Pero, ¿acaso era necesaria esa “Advertencia” inicial donde el autor pareciera estar excusándose ante el lector por escribir una novela? ¿Es que el lector, con siglos a cuesta de lectura, por mucho que se le advierta no va a tomar Una novela criminal como lo que es, inscrito como está el género en el título mismo? Lo dijo Lakoff, y antes de Lakoff muchos otros, pero es de una lógica primaria: basta decir “no pienses en un elefante” para que no nos podamos quitar de encima el elefante. Intuyo –a menos que se trate todo de una ironía que se me escapa, o de un juego posmoderno: pero no lo creo– que Volpi ha querido resaltar de una manera exagerada, histriónica, el hecho de aclararle al lector que esta novela no es una invención, que es cosa seria, pues al autor le ha llevado tres largos años hacer acopio de toda la documentación, leerla, estudiarla, cotejarla, interrogarla. De manera que, parece, era importante para el escritor mexicano “evitar –como él mismo recalca en la ‘Advertencia’– que una ficción elaborada por mí pudiera ser confundida con las ficciones tramadas por las autoridades”.

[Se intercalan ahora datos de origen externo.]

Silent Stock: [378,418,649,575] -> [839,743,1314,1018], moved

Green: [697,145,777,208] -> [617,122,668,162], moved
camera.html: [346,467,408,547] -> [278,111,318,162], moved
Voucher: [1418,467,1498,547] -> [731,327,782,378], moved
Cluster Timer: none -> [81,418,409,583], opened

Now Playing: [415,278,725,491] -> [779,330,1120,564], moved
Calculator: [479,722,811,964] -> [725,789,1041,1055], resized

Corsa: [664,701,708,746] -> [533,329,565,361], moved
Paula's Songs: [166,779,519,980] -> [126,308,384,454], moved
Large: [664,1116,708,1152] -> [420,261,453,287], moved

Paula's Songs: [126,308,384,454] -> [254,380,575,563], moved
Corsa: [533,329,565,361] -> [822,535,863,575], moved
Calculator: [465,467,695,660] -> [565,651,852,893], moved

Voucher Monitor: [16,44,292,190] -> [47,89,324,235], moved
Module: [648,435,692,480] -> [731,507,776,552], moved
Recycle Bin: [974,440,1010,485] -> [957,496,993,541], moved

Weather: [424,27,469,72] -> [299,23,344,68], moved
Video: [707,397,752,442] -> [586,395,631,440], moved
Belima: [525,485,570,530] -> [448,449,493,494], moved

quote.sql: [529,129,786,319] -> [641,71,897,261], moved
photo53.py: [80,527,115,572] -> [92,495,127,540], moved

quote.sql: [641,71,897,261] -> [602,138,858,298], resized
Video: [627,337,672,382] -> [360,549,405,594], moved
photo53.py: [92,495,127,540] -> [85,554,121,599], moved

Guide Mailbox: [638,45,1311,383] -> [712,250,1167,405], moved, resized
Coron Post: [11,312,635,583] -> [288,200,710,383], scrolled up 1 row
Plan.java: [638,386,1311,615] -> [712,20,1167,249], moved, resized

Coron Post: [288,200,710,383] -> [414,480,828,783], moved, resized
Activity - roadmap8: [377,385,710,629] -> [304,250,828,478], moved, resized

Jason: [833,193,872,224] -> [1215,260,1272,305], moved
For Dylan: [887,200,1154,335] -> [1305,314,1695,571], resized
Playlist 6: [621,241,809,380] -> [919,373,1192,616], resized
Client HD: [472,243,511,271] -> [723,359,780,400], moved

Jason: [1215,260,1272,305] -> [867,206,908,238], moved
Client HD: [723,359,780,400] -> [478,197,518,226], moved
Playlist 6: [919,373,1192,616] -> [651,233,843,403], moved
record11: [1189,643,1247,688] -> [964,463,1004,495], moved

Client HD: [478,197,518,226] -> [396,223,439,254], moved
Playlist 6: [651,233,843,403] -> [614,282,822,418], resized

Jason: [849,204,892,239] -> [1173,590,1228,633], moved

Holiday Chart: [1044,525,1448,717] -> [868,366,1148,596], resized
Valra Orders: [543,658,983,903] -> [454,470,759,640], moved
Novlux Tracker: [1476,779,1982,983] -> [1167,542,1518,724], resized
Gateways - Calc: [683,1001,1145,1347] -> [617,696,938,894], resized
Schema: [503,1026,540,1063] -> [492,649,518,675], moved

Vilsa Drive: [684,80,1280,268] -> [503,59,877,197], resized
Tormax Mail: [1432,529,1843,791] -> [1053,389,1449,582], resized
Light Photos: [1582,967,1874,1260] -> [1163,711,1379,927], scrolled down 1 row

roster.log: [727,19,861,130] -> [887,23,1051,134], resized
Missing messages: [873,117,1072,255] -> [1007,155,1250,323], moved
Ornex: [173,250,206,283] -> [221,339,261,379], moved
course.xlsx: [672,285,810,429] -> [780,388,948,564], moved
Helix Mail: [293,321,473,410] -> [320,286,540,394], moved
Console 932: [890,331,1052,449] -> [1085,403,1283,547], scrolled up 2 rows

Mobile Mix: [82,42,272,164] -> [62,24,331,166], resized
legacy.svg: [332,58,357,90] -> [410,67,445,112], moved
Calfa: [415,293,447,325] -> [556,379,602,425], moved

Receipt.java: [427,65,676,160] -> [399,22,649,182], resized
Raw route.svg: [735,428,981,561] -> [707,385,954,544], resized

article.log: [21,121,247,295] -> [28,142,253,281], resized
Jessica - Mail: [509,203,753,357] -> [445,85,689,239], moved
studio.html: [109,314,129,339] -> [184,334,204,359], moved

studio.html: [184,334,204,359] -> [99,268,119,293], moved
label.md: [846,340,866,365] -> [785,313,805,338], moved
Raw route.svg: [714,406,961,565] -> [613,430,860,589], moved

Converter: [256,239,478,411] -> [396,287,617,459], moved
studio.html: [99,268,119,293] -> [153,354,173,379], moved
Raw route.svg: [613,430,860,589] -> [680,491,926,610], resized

Porque, eso sí es cierto, si bien no hay “novela sin ficción”, sí que las ficciones campan, hoy más que nunca, fuera de la novela: en los medios públicos y privados, en los discursos políticos, incluso en los libros de historia. Por no hablar de las redes sociales, convertidas en grandes almacenes de dudosas noticias, y más que noticias, rumores de todo pelaje. En sus ficciones distópicas, George Orwell previó, en la primera mitad del siglo pasado, que el uso perverso de la información, es decir la malversación de la verdad, sería la próxima gran tiranía. Y acertó con creces, alcanzando con la vista al siglo XXI.

 

Aníbal Salazar Anglada

Profesor del Máster en Estudios Avanzados en Literatura Española e Hispanoamericana de UNIBA.